- _YOUR ASSIGNMENT_: State how many lines of the records below contain the word "largest". Reply with the number alone.

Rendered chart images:

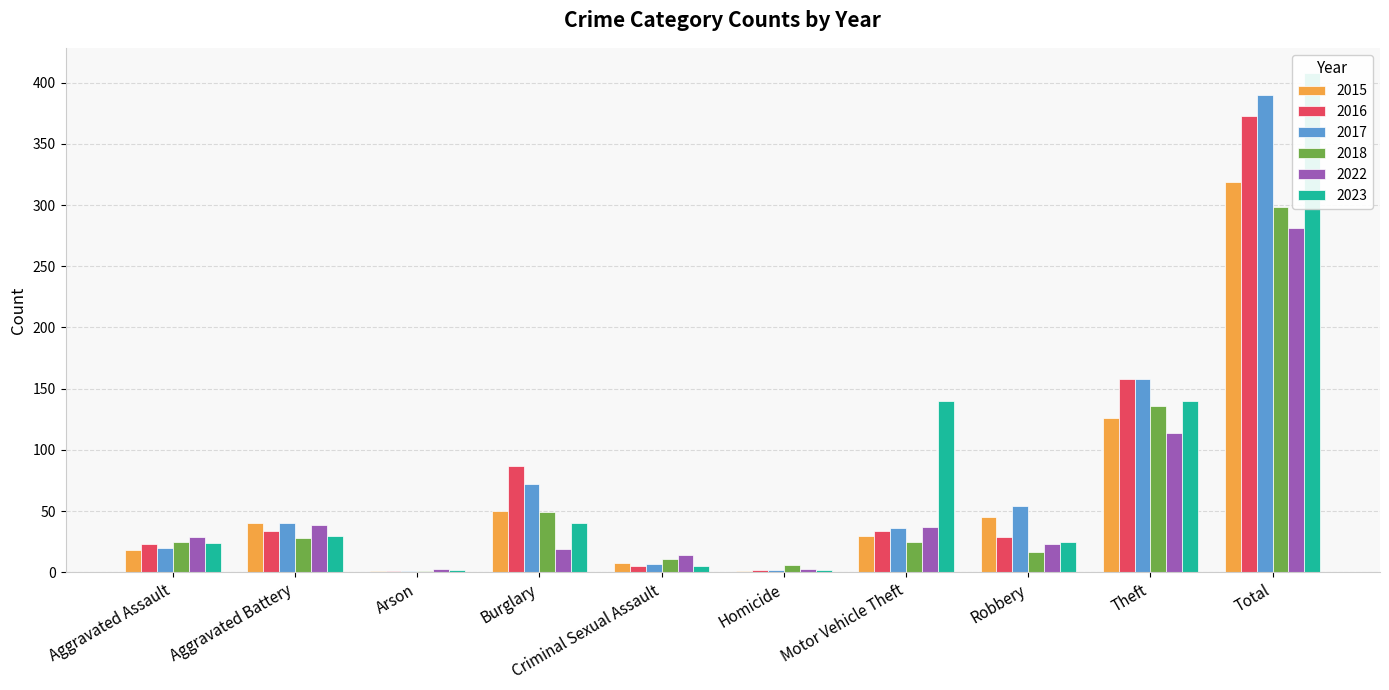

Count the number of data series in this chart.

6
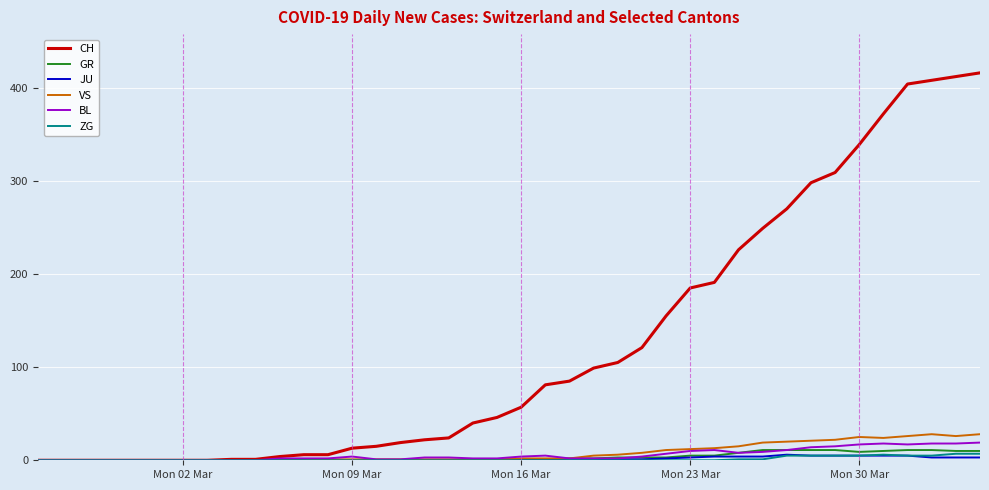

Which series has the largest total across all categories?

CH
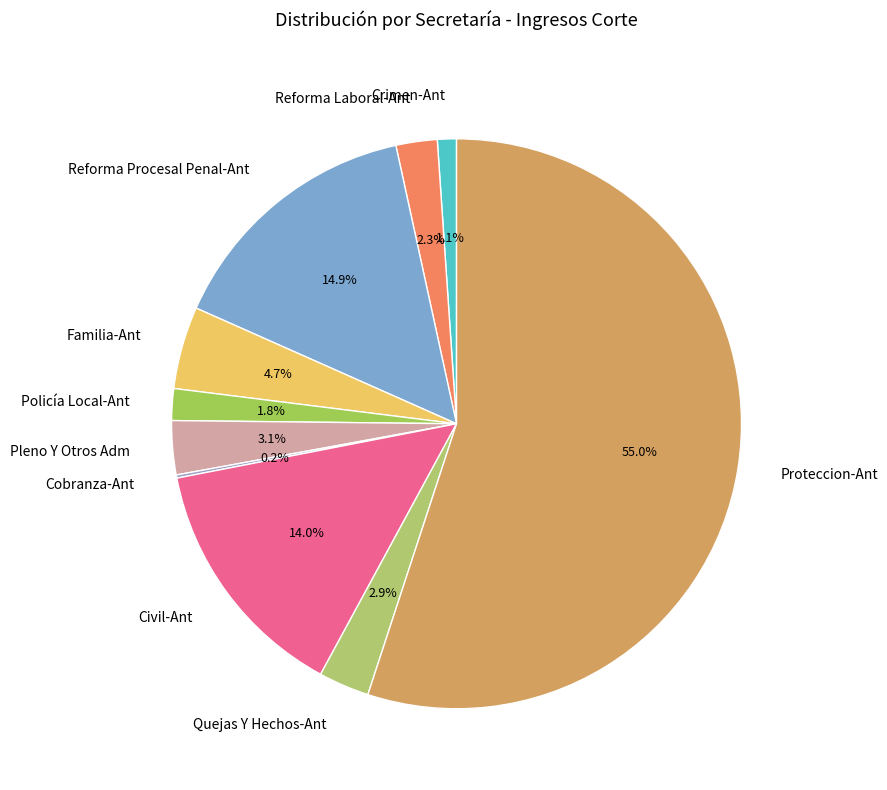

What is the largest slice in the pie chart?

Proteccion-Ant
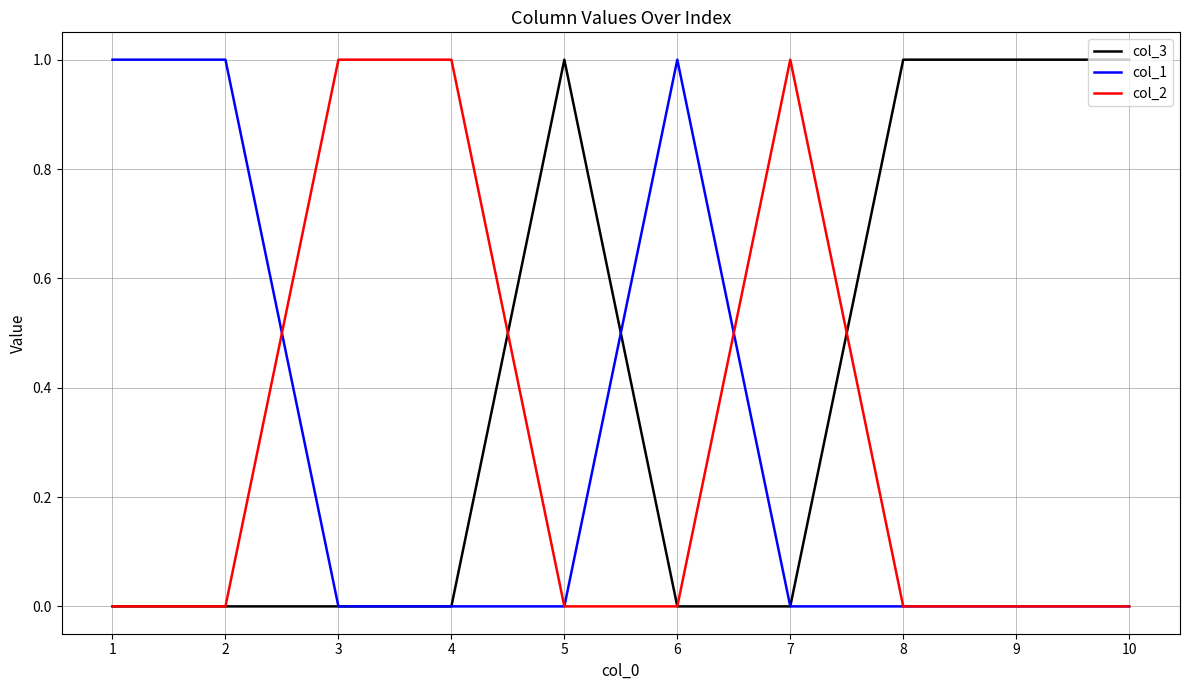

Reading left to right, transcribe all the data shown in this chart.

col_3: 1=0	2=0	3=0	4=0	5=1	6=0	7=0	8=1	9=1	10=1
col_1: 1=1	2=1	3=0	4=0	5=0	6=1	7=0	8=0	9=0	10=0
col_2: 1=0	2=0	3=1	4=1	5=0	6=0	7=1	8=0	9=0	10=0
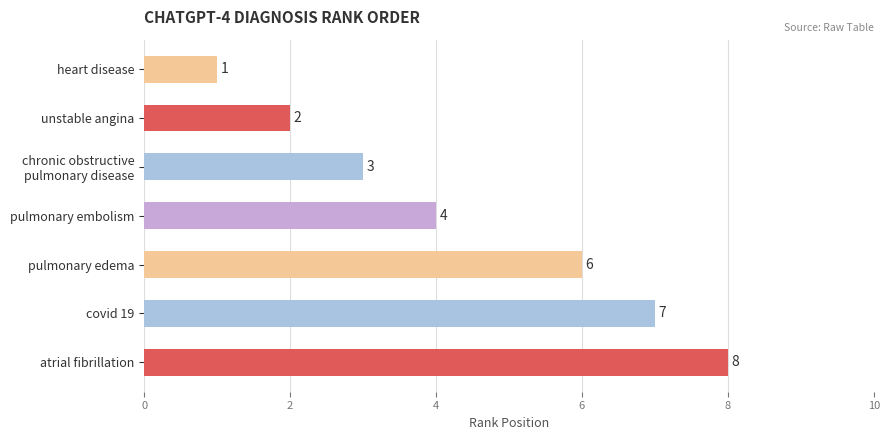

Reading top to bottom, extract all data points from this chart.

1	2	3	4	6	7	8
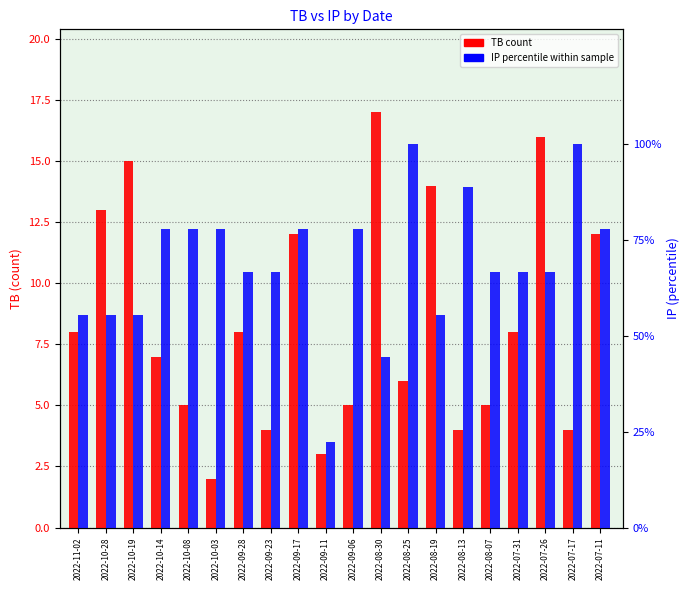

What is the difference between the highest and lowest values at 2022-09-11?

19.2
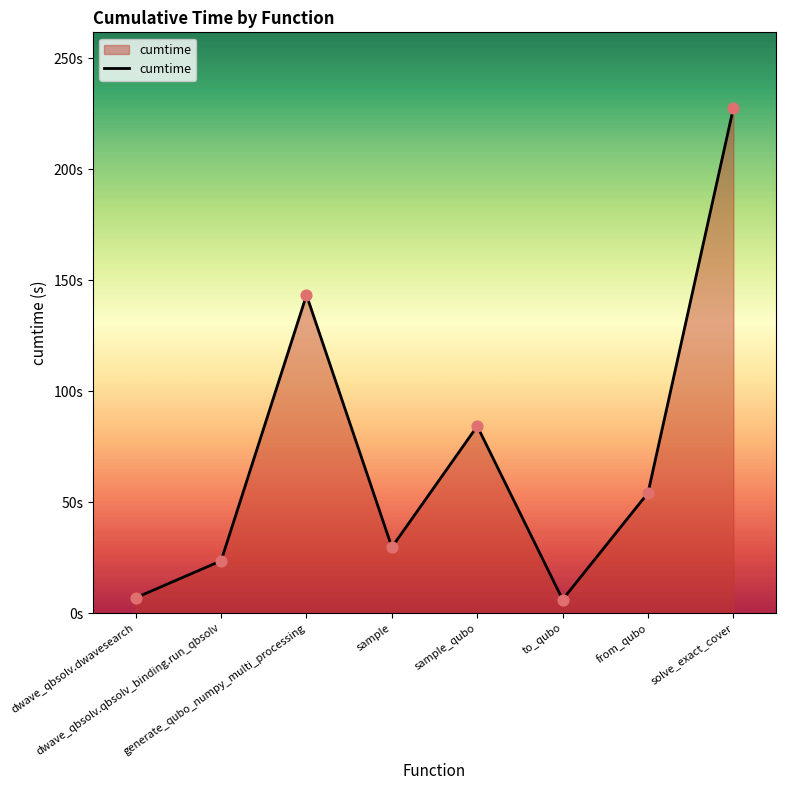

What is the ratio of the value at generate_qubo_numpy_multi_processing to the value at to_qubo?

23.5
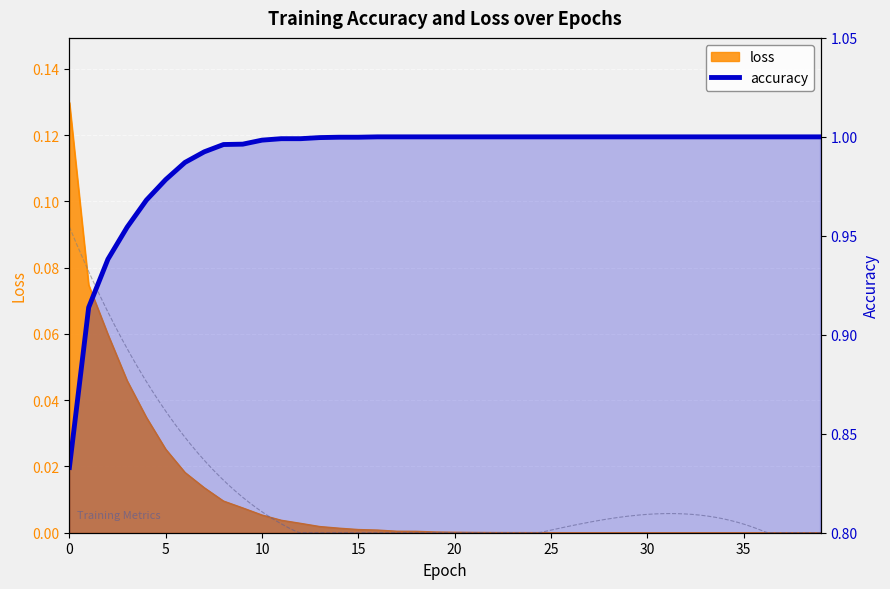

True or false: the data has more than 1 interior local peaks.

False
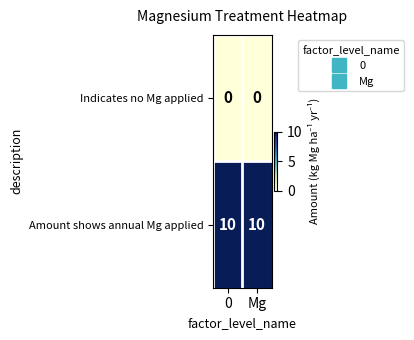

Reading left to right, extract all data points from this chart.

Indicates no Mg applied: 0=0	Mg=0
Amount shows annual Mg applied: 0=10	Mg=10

- _PROBLEM SOLUTION_: 2